Она и в самом деле была лучшей дочерью на свете. Как только Генри услышал добрый, задумчивый голосок девочки-подростка, он сразу понял, что поступил правильно, что это был единственный выход из положения. Мой брат был зулусом — ведь так называются люди, что носят кости в носу; он был нашим зулусом, и он сушил наши черепа, чтобы потом водрузить их на шест и выставить на всеобщее обозрение. Этот человек был каннибалом.
— Жаль, что ты не позвонил мне, — начала Кэрол, и он почувствовал себя человеком, совершившим геройский поступок и лишившимся сил после того, как понял, насколько опасным было его предприятие. Он чувствовал себя жертвой, выжившей после покушения на убийство, человеком, который сам разоружил преступника. Затем, несмотря на то что был измотан до предела, он отчетливо и ясно увидел уродливую сущность того, что написал его брат: Он вышел на охоту, собираясь прикончить всю свою семью точно так же, как расправился со своими родителями: он убил нас своим презрением, ненавидя нас за то, какие мы есть.
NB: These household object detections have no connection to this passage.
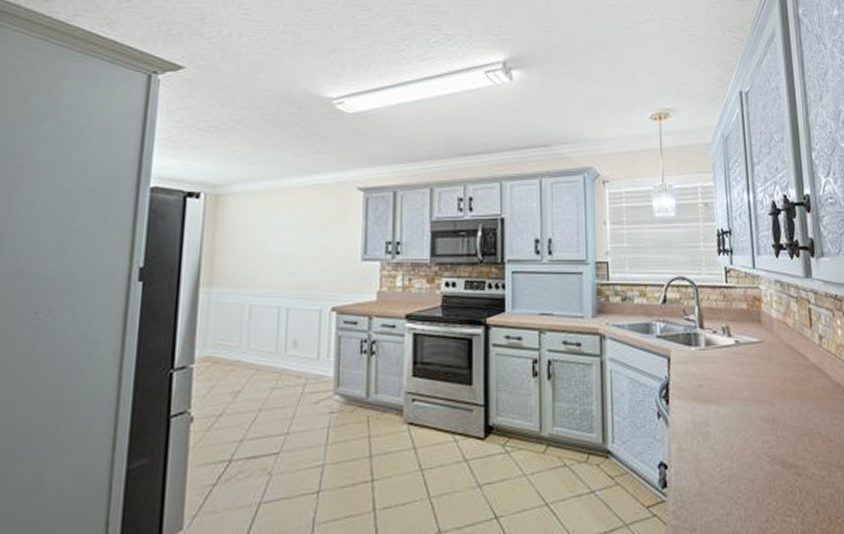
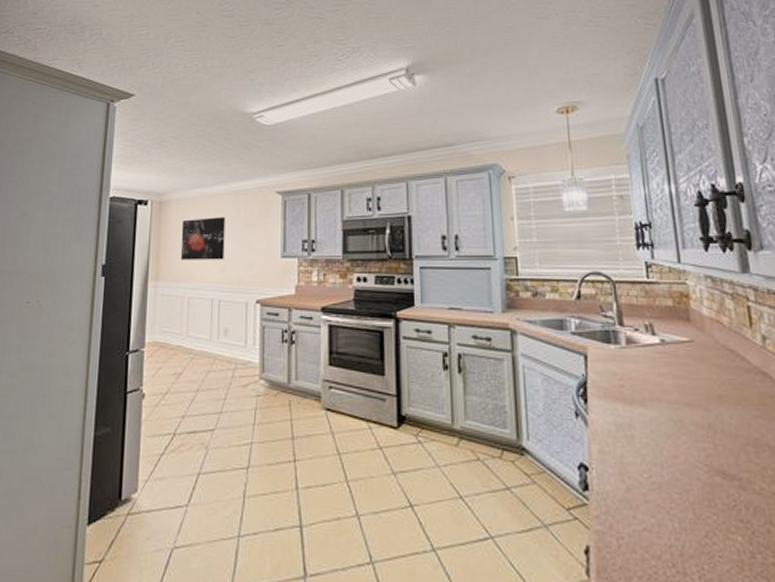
wall art: none [240,214,297,263] -> present [180,217,225,260]

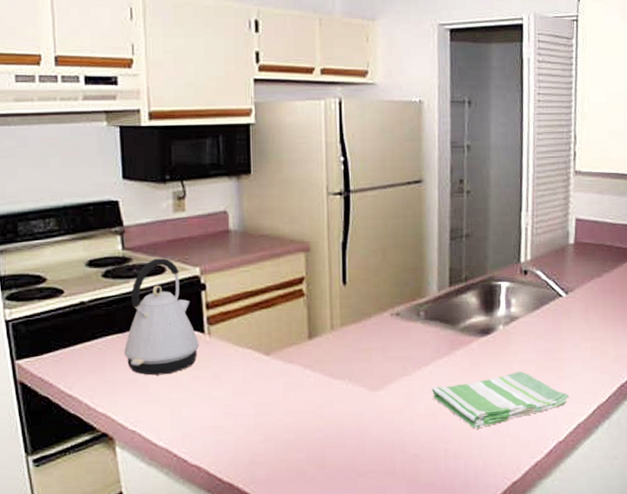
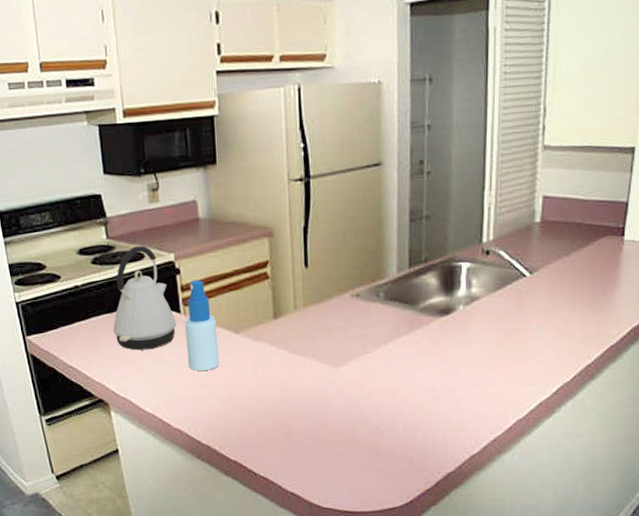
spray bottle: none [208,296,247,398] -> present [184,280,219,371]
dish towel: present [431,371,570,429] -> none [390,351,532,404]

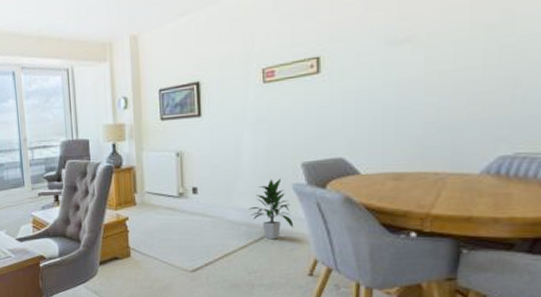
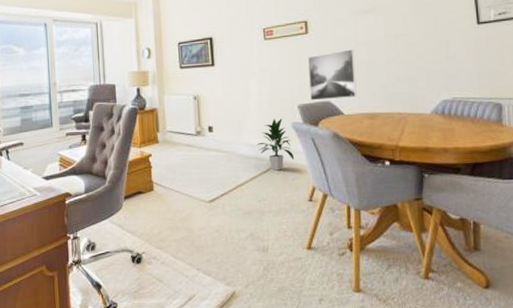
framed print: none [317,91,381,158] -> present [307,49,357,101]

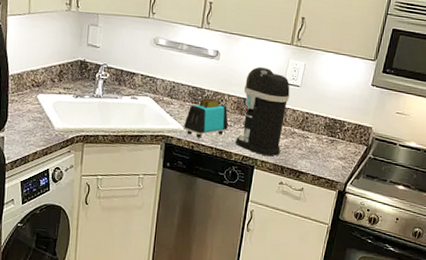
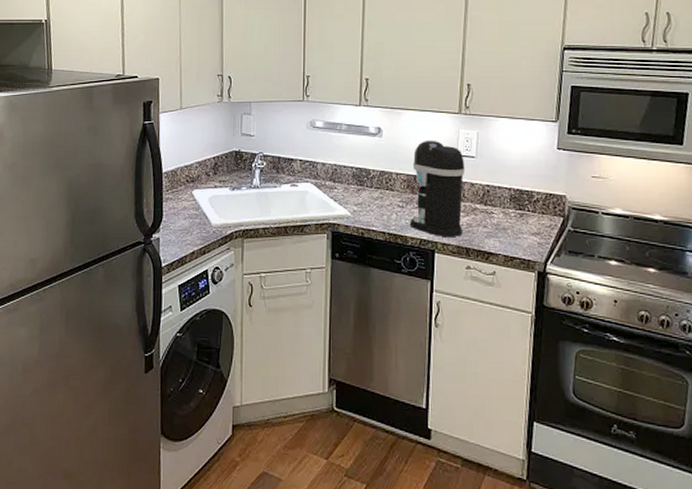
toaster: present [183,97,229,138] -> none [350,178,400,223]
Как он ненавидел мои успехи, ненавидел наше счастье и то, как мы жили. Как должен был он ненавидеть свой образ жизни, чтобы посмотреть, как мы будем извиваться от боли!
Несколько минут спустя, глядя на горящие фары автомобилей, несущихся по автостраде по направлению к дому, Генри стоял у темного края парковочной площадки, располагавшейся под рестораном; откинув тяжелую металлическую крышку высокого мусорного бака, он вывалил в него все рукописи, смешавшиеся с мусором. Туда же он засунул конверт от бумаг, а сверху запихал дождевик Натана. Теперь он сам стал зулусом, подумал Генри, настоящим каннибалом, убивающим людей, пожирающим людей, и за это он не должен был платить никакой цены! Вдруг Генри задохнулся от удушающей вони, проникшей в его ноздри: он наклонился над мусорным баком, и его вывернуло наизнанку. У Генри начался сильный приступ рвоты, будто он нарушил древние табу и пиршествовал, поедая человеческую плоть; Генри почувствовал себя каннибалом, который из уважения к своей жертве совершает исторический поступок и показывает всю свою власть над ней; он пожирает ее мозг и выясняет, что в сыром виде тот по вкусу скорее напоминает отраву. Теперь ему не ускользнуть: он разразился потоком слез, которые намеревался пролить на похоронах своего брата накануне; это не были слезы прощения, которое, по его мнению, должно было прийти к нему на панихиде; это не был взрыв гнева и ненависти, которые он испытал, впервые увидев свое имя, опрометчиво повторяющееся на страницах «Базеля»; это было целое царство эмоций, которые он никогда не испытывал доселе и не желал испытать в будущем; это было содрогание всей его сути после того, как он совершил дикарский, жестокий поступок, о котором мечтал почти всю свою жизнь, — он нанес удар по скептическому уму своего брата, не признававшего никаких законов.